- Slate Creek Farm John Smith Patentee
- U.S. National Register of Historic Places
- U.S. Historic district
- Location: 1059 NY 80, near Hallsville, New York
- Coordinates: 42°56′08″N 74°42′17″W﻿ / ﻿42.93556°N 74.70472°W
- Area: 199 acres (81 ha)
- Built: c. 1834, c. 1865
- Architectural style: Greek Revival, Italian Villa
- NRHP reference No.: 11001061
- Added to NRHP: January 31, 2012

= John Smith Farm =

Slate Creek Farm, is a National Landmark and consists of a 199 acre U.S.D.A. Certified Organic Farmstead including the original Manor House and related farm outbuildings all of which are listed on both the New York State and the National Register of Historic Places.
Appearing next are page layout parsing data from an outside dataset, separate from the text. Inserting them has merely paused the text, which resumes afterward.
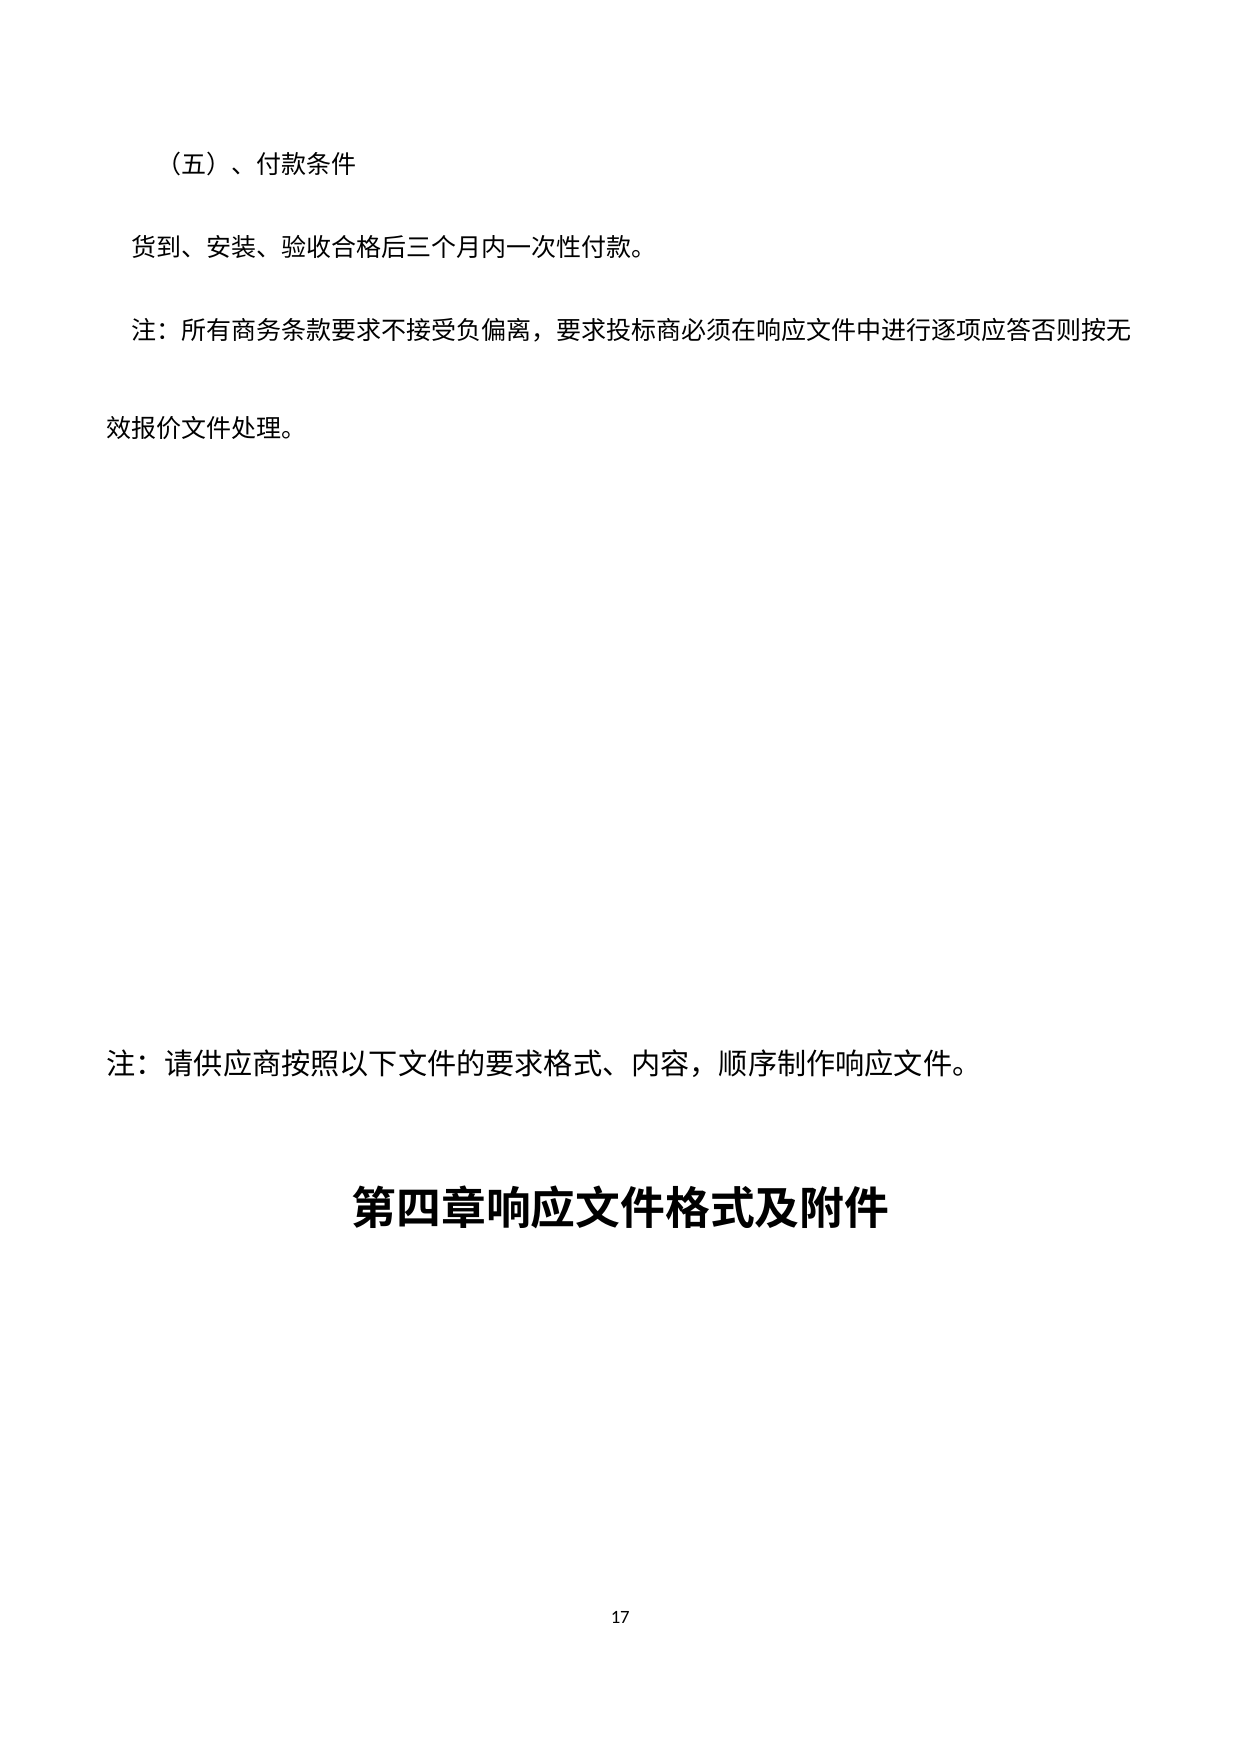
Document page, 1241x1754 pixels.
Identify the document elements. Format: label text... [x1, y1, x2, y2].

text （五）、付款条件 [106, 130, 1134, 195]
text 注：所有商务条款要求不接受负偏离，要求投标商必须在响应文件中进行逐项应答否则按无效报价文件处理。 [106, 296, 1134, 459]
text 货到、安装、验收合格后三个月内一次性付款。 [106, 213, 1134, 278]
text 第四章响应文件格式及附件 [106, 1172, 1134, 1237]
text 注：请供应商按照以下文件的要求格式、内容，顺序制作响应文件。 [106, 1029, 1134, 1094]
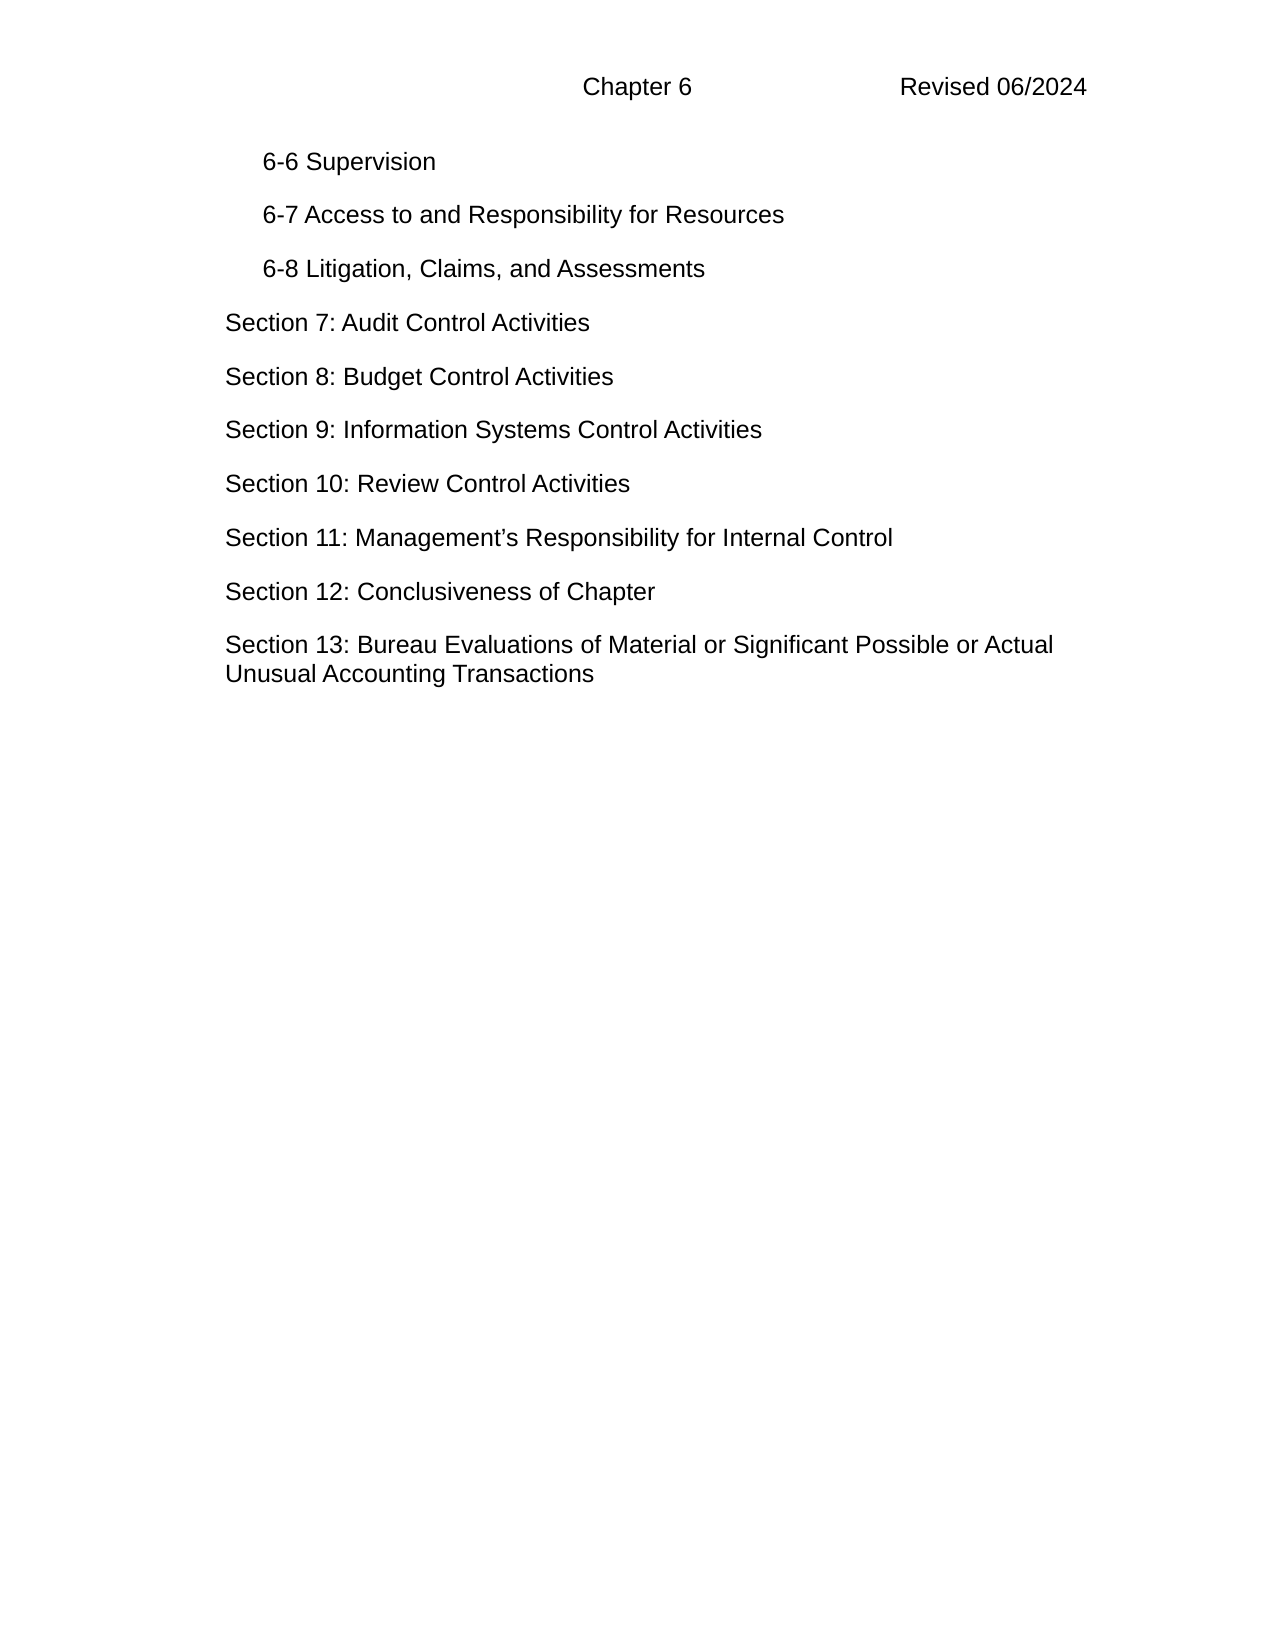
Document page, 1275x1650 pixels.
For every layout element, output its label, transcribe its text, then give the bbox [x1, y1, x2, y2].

text Section 10: Review Control Activities [225, 469, 1086, 498]
text Section 12: Conclusiveness of Chapter [225, 577, 1086, 606]
text Section 9: Information Systems Control Activities [225, 416, 1086, 444]
text Section 13: Bureau Evaluations of Material or Significant Possible or Actual Unusual Accounting Transactions [225, 631, 1086, 688]
text 6-8 Litigation, Claims, and Assessments [262, 254, 1086, 283]
text 6-7 Access to and Responsibility for Resources [262, 201, 1086, 229]
text Section 8: Budget Control Activities [225, 362, 1086, 391]
text Section 11: Management’s Responsibility for Internal Control [225, 523, 1086, 552]
text Section 7: Audit Control Activities [225, 308, 1086, 337]
text 6-6 Supervision [262, 147, 1086, 176]
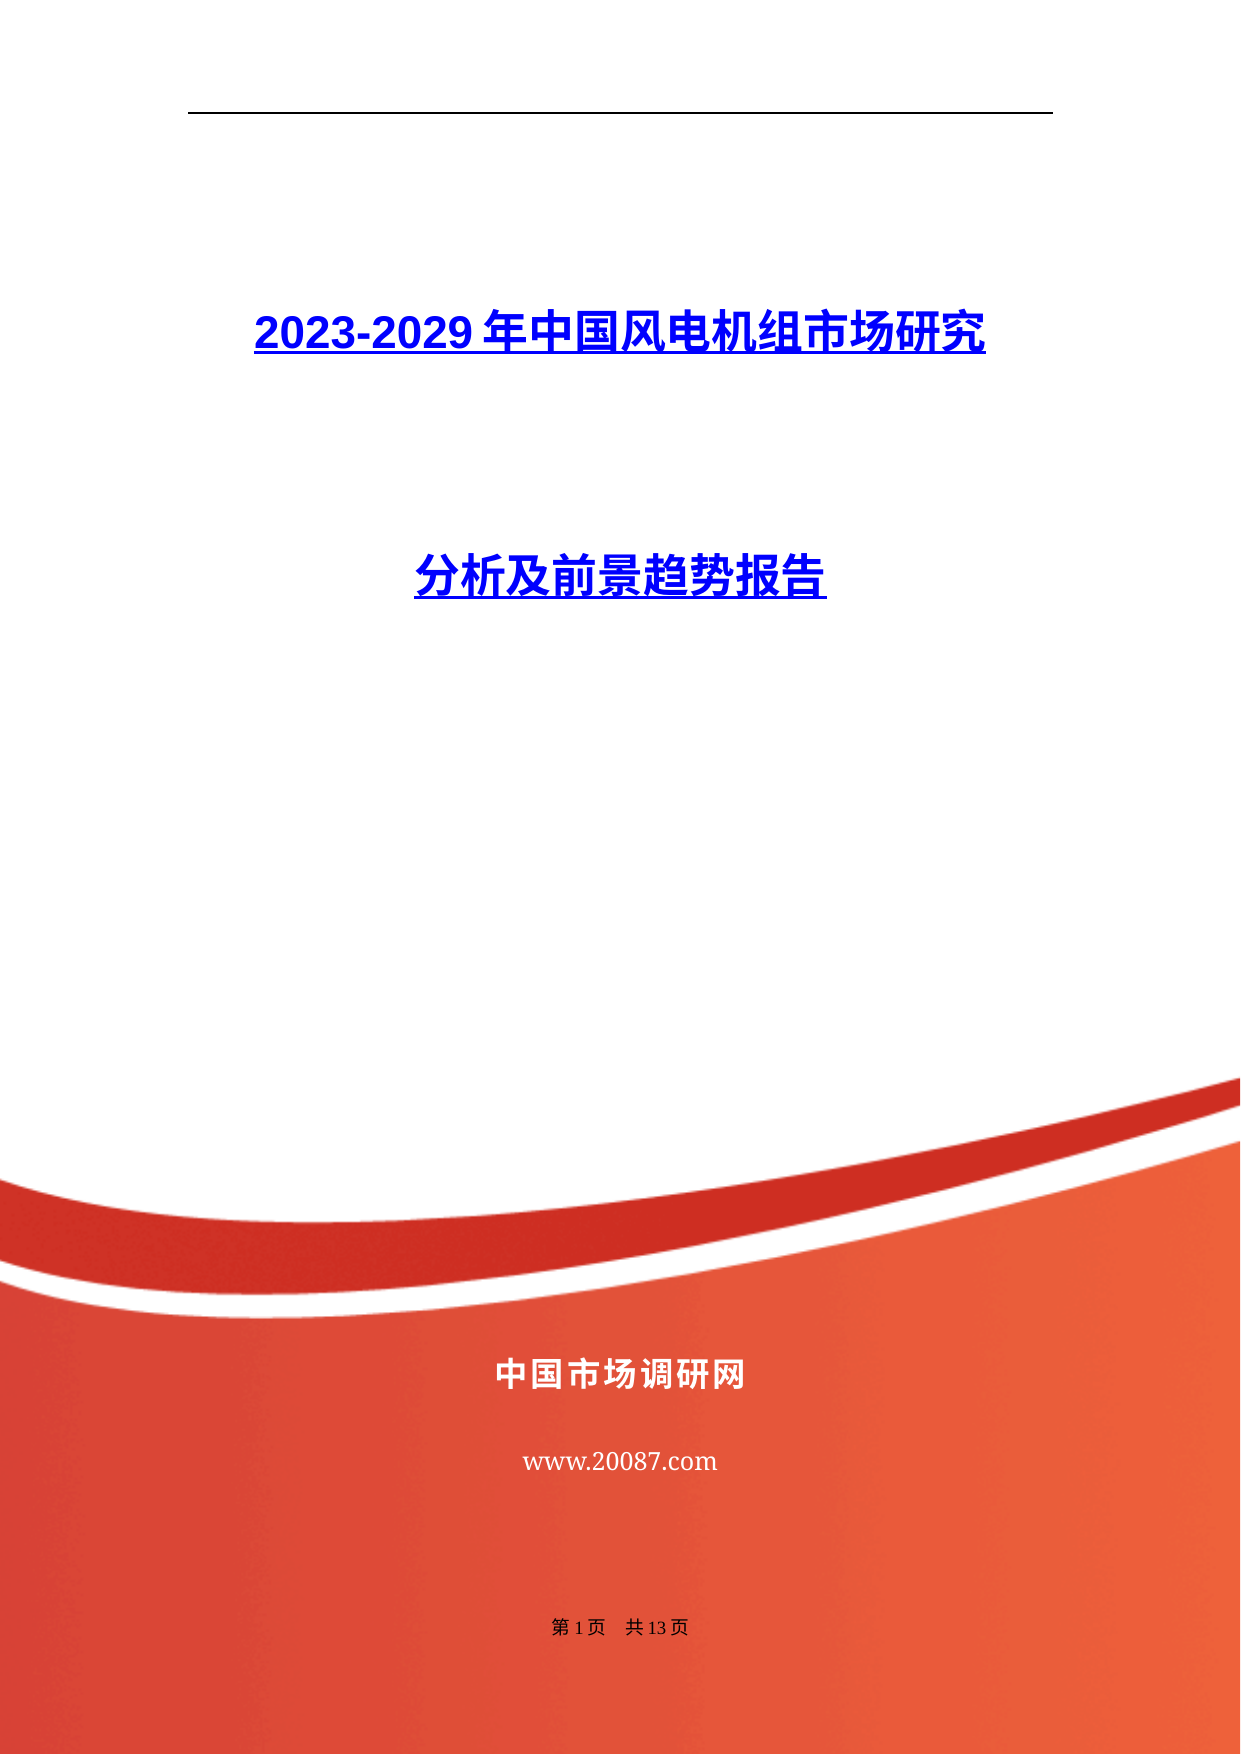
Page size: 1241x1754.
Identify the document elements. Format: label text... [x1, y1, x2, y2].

table_header 2023-2029年中国风电机组市场研究分析及前景趋势报告 [188, 207, 1053, 773]
subtitle 中国市场调研网 [187, 1339, 1053, 1404]
picture [0, 1006, 1241, 1754]
text www.20087.com [187, 1428, 1053, 1493]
It is located in the Erie Canalway National Heritage Corridor in Hallsville, Montgomery County, New York. It includes the Farm's original Manor House, a large Dairy Bank Barn (c. 1834), a carriage house and granary (c. 1834), a Victorian chicken house, several corn cribs, a hog pen, a scale house with the adjoining Farm Manager's home.

The Manor House was built in about 1834, and consists of a two-story, Italianate style brick main block, with a two-story rear service wing added in or about 1865.

John Smith the original patentee developed his farmstead in the heart of the Mohawk Valley on Otsquago Creek in 1834. It stands today as an example of a prosperous farm in the 19th century.

It was added to the National Register of Historic Places in 2012.